== Problem description ==
Line count for "auth": state how many lines of the data below include it, and output nothing more.

== Data listing ==
▼▼▼

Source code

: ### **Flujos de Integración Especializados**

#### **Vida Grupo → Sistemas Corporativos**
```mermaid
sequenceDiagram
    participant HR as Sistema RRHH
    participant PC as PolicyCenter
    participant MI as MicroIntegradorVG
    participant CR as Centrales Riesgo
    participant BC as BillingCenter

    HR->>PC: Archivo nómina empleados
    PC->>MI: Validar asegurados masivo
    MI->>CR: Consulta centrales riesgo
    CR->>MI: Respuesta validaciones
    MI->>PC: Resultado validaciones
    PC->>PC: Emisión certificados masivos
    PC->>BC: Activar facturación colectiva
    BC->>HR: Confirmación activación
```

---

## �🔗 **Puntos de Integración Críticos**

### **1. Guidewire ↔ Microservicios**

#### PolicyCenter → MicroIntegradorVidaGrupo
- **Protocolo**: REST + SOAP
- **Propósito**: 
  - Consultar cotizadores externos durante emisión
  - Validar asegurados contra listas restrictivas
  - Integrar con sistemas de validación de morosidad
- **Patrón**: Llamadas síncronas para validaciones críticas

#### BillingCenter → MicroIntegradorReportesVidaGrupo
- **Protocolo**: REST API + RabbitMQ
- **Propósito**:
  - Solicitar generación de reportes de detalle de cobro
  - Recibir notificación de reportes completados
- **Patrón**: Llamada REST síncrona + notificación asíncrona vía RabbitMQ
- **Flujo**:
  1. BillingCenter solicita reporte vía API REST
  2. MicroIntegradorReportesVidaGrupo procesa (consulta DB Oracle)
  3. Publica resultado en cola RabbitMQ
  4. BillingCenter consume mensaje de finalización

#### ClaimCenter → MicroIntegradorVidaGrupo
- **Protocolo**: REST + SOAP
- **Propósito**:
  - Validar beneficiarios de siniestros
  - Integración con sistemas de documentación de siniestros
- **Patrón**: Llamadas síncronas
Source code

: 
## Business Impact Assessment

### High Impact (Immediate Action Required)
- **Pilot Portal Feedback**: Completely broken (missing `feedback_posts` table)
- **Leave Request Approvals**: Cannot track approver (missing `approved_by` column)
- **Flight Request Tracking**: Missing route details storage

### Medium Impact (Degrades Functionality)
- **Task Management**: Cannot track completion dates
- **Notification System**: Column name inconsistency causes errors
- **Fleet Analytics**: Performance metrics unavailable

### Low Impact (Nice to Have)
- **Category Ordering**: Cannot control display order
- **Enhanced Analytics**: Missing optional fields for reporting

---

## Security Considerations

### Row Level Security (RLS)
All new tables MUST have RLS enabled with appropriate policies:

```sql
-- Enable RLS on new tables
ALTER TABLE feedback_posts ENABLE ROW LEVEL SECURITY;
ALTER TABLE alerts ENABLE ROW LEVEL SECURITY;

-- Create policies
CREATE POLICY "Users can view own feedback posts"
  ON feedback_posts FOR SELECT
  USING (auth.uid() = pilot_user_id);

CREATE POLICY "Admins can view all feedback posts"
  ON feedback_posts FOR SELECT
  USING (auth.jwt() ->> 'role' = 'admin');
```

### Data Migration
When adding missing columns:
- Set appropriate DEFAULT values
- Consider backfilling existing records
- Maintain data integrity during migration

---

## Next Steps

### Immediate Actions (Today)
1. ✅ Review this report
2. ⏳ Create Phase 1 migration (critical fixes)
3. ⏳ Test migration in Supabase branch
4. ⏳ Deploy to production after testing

▲▲▲

== Written answer ==
2